Speaker
Description
As the High-Luminosity LHC era is approaching, the work on the next-generation ROOT I/O subsystem, embodied by the RNTuple, is advancing fast with demonstrated implementations of the LHC experiments' data models and clear performance improvements over the TTree. Part of the RNTuple development is to guarantee no change in the RDataFrame analysis flow despite the change in the underlying data format.
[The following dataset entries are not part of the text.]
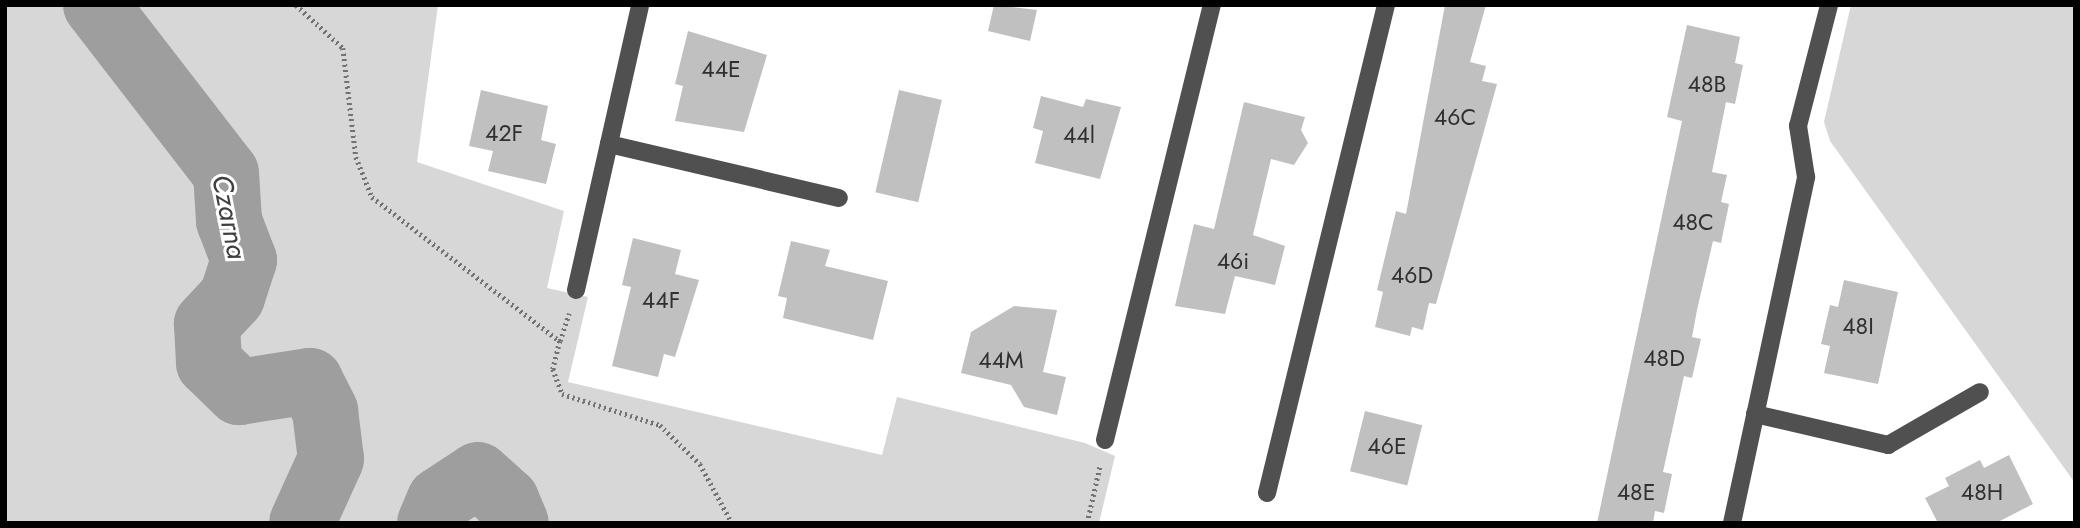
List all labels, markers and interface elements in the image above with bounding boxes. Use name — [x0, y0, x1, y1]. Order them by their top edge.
house number: 44E — [701, 55, 741, 83]
house number: 48B — [1688, 70, 1726, 98]
house number: 46C — [1434, 103, 1476, 131]
house number: 42F — [485, 119, 523, 147]
house number: 44l — [1063, 121, 1095, 149]
water label: Czarna — [204, 172, 254, 262]
house number: 48C — [1672, 208, 1714, 236]
house number: 46i — [1217, 247, 1249, 275]
house number: 46D — [1391, 261, 1433, 289]
house number: 44F — [642, 286, 680, 314]
house number: 48I — [1842, 312, 1874, 340]
house number: 48D — [1643, 344, 1685, 372]
house number: 44M — [978, 346, 1024, 374]
house number: 46E — [1367, 432, 1407, 460]
house number: 48E — [1617, 478, 1655, 506]
house number: 48H — [1961, 478, 2003, 506]

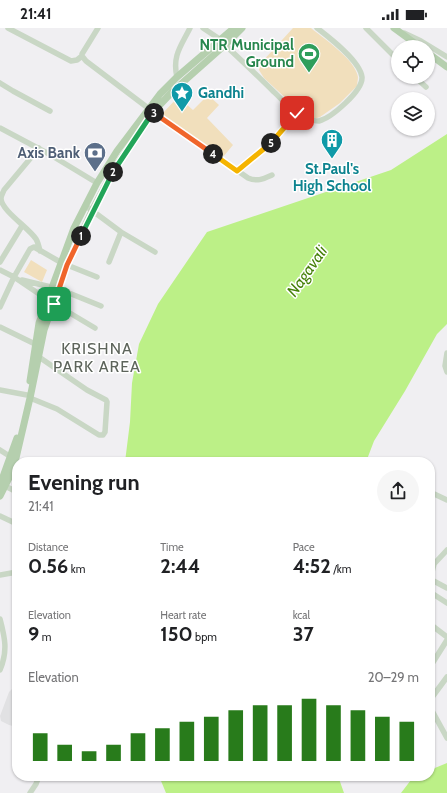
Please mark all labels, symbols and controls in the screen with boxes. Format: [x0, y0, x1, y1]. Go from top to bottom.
text: 21:41 [20, 5, 52, 23]
place label: NTR Municipal Ground [199, 36, 294, 71]
map controls [391, 40, 435, 136]
button: locate [391, 40, 435, 84]
sports icon: NTR Municipal Ground [296, 41, 322, 74]
place icon: Gandhi [169, 80, 195, 113]
place label: Gandhi [198, 84, 244, 102]
button: layers [391, 92, 435, 136]
pin [280, 96, 314, 130]
icon: check [286, 102, 308, 124]
pin: 3 [144, 103, 164, 123]
text: 3 [151, 106, 157, 120]
building icon: St.Paul's High School [319, 127, 345, 160]
pin: 5 [261, 133, 281, 153]
text: 5 [268, 136, 274, 150]
bank icon: Axis Bank [82, 140, 108, 173]
place label: Axis Bank [18, 144, 81, 162]
pin: 4 [203, 144, 223, 164]
text: 4 [210, 147, 216, 161]
place label: St.Paul's High School [293, 160, 371, 195]
pin: 2 [103, 162, 123, 182]
text: 2 [110, 165, 116, 179]
pin: 1 [71, 226, 91, 246]
text: 1 [79, 229, 83, 243]
water label: Nagavali [283, 242, 332, 300]
pin [37, 287, 71, 321]
icon: arrive [43, 293, 65, 315]
district label: KRISHNA PARK AREA [53, 339, 141, 376]
text: Evening run [28, 469, 140, 496]
button: share [377, 470, 419, 512]
text: 21:41 [28, 498, 54, 514]
text: Distance [28, 540, 69, 554]
text: Time [160, 540, 184, 554]
text: Pace [293, 540, 315, 554]
text: 0.56 [28, 554, 68, 578]
text: 2:44 [160, 554, 200, 578]
text: 4:52 [293, 554, 331, 578]
text: km [68, 562, 85, 576]
text: /km [331, 562, 351, 576]
text: Elevation [28, 608, 71, 622]
text: Heart rate [160, 608, 206, 622]
text: kcal [293, 608, 310, 622]
text: 9 [28, 622, 39, 646]
text: 150 [160, 622, 193, 646]
text: 37 [293, 622, 314, 646]
text: m [39, 630, 51, 644]
text: bpm [193, 630, 217, 644]
text: Elevation [28, 669, 79, 685]
text: 20–29 m [368, 669, 419, 685]

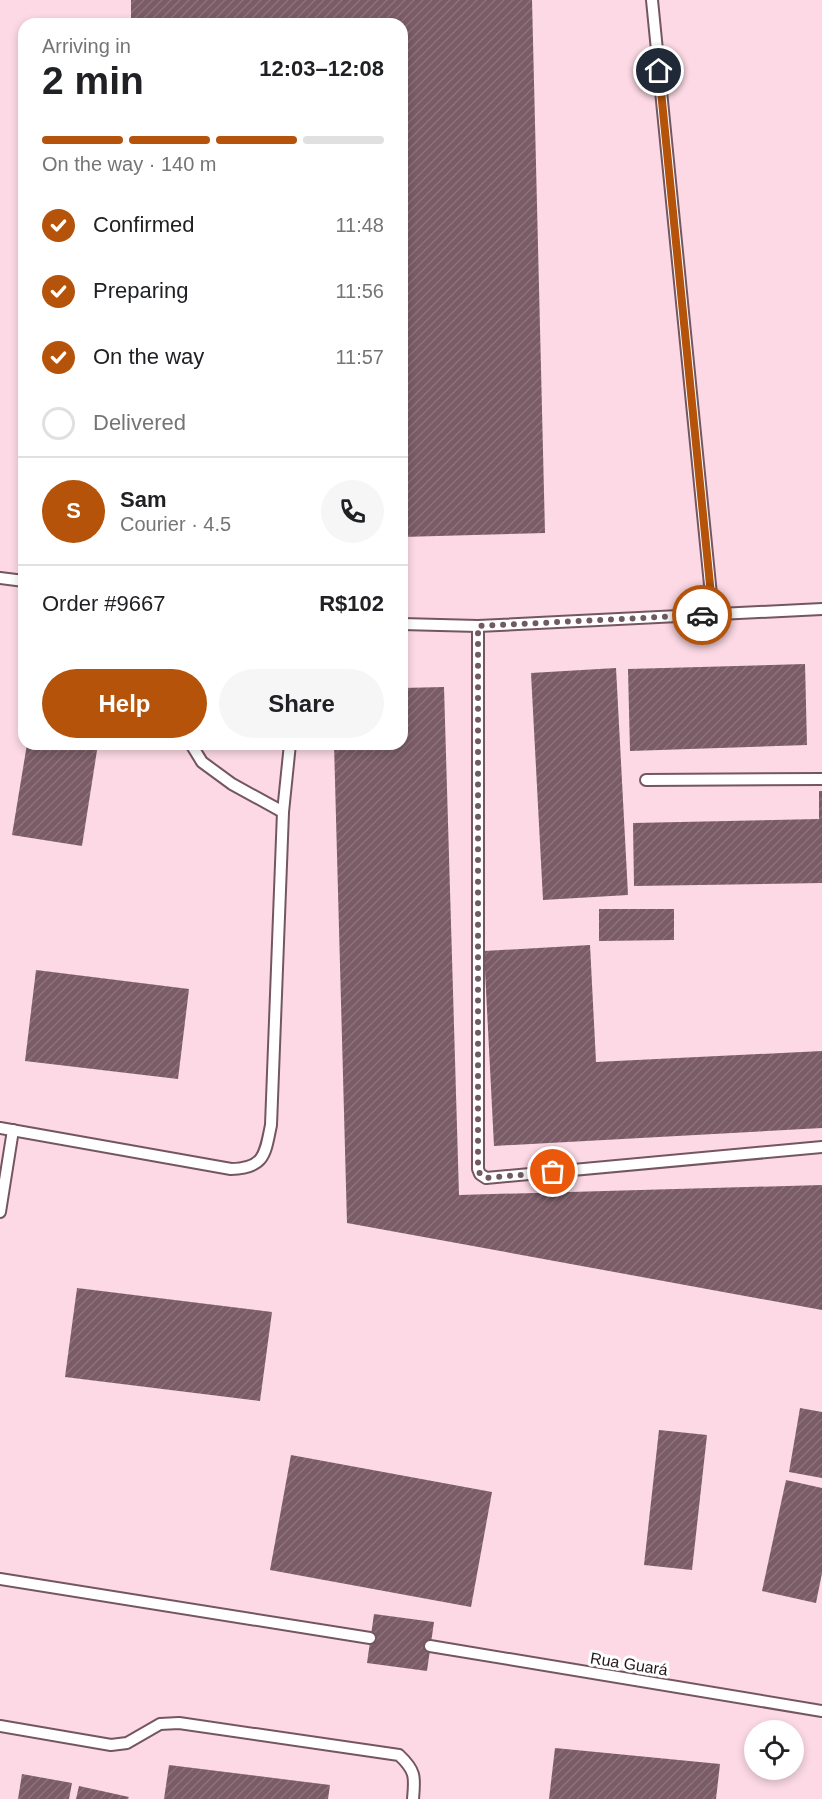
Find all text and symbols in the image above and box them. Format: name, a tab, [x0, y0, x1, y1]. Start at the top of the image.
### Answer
text: Arriving in	[42, 35, 131, 57]
pin	[633, 45, 684, 96]
icon: home	[642, 54, 675, 87]
text: 12:03–12:08	[259, 56, 384, 81]
text: 2 min	[42, 59, 144, 102]
text: On the way · 140 m	[42, 153, 217, 175]
icon: check	[42, 209, 75, 242]
text: Confirmed	[93, 212, 194, 237]
text: 11:48	[335, 214, 384, 236]
icon: check	[42, 275, 75, 308]
text: Preparing	[93, 278, 188, 303]
text: 11:56	[335, 280, 384, 302]
icon: check	[42, 341, 75, 374]
text: On the way	[93, 344, 204, 369]
text: 11:57	[335, 346, 384, 368]
text: Delivered	[93, 410, 186, 435]
button: phone	[321, 480, 384, 543]
text: Sam	[120, 487, 166, 512]
text: S	[66, 498, 81, 523]
text: Courier · 4.5	[120, 513, 231, 535]
courier	[672, 585, 732, 645]
text: Order #9667	[42, 591, 166, 616]
text: R$102	[319, 591, 384, 616]
icon: car	[686, 599, 719, 632]
button: Help	[42, 669, 207, 738]
button: Share	[219, 669, 384, 738]
pin	[527, 1146, 578, 1197]
icon: bag	[536, 1155, 569, 1188]
street label: Rua Guará	[589, 1649, 669, 1679]
map controls	[744, 1720, 804, 1780]
button: locate	[744, 1720, 804, 1780]

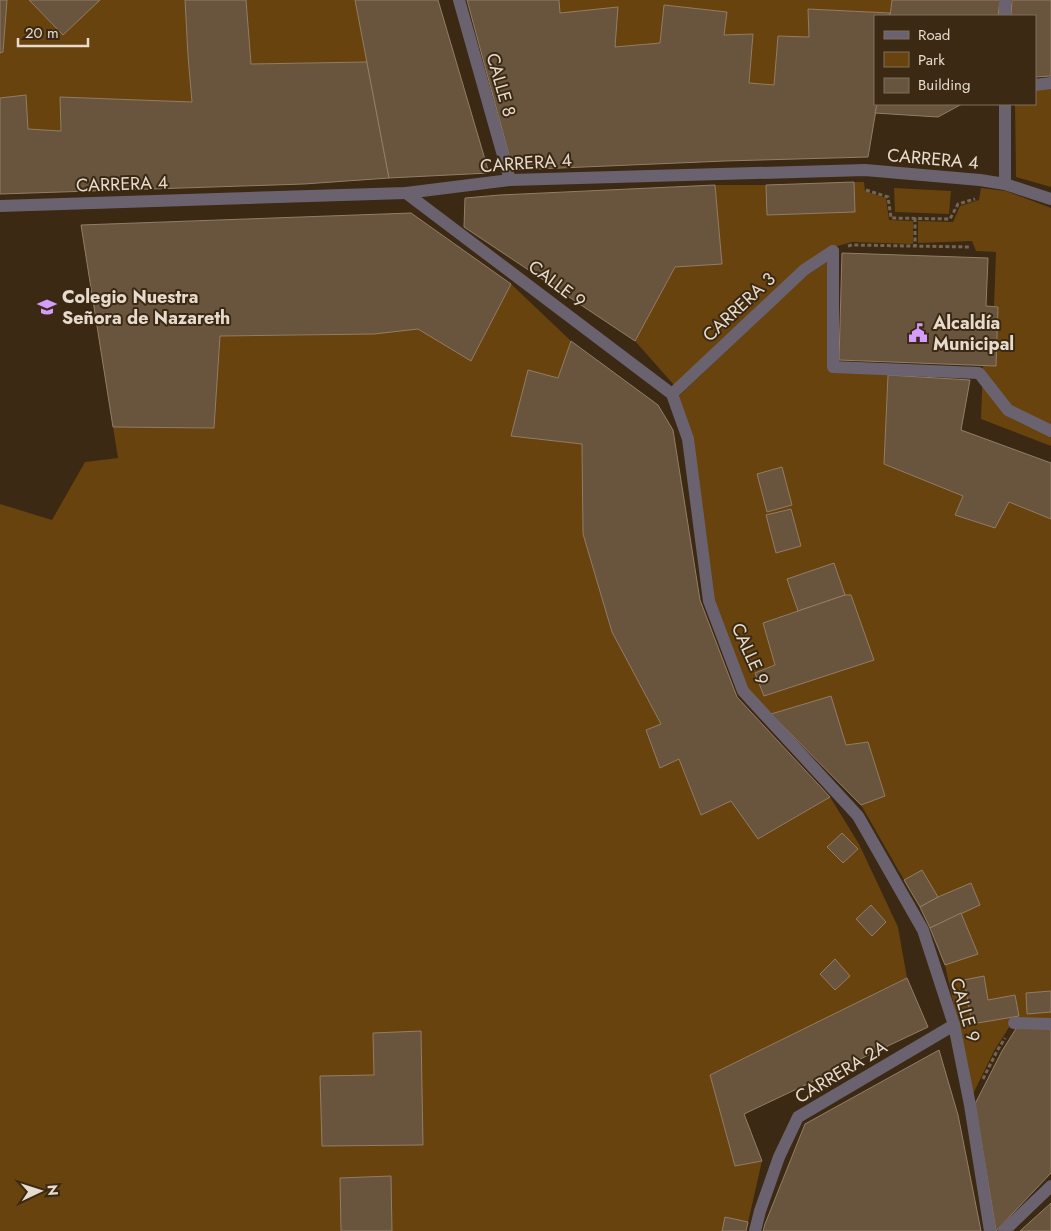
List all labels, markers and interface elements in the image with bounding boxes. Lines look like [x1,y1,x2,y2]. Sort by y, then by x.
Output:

In this talk, we present integration of RNTuple and RDataFrame. The engine can process RNTuple datasets on a local machine, sequentially with one core or using implicit multithreading with multiple cores. Furthermore, RNTuple processing is also introduced in the distributed RDataFrame layer and benchmarked using SWAN, a web-based platform, to transparently offload analysis tasks to the CERN HTCondor pools. The new workflow is demonstrated using existing RDataFrame analyses on one or multiple nodes with no change in the API. One notable example is the t-tbar Analysis Grand Challenge benchmark, which is also used as a blueprint to showcase differences in performance of (distributed) execution with the two data formats.
References
CHEP 2023 https://indico.jlab.org/event/459/contributions/11582/
ACAT 2022 https://indico.cern.ch/event/1106990/contributions/4998129/
Significance
LHC experiments are already involved in the process of testing and validating the next-generation ROOT I/O. ROOT will progressively fade out support for writing new datasets with TTree, so RNTuple will have a clear impact on future HEP computing workflows at many levels, from infrastructures to final analyses. This presentation demonstrates how the ROOT efforts go in the direction of making the transition as effortless as possible for the HEP users, while aligning with the experiments' expected computing challenges.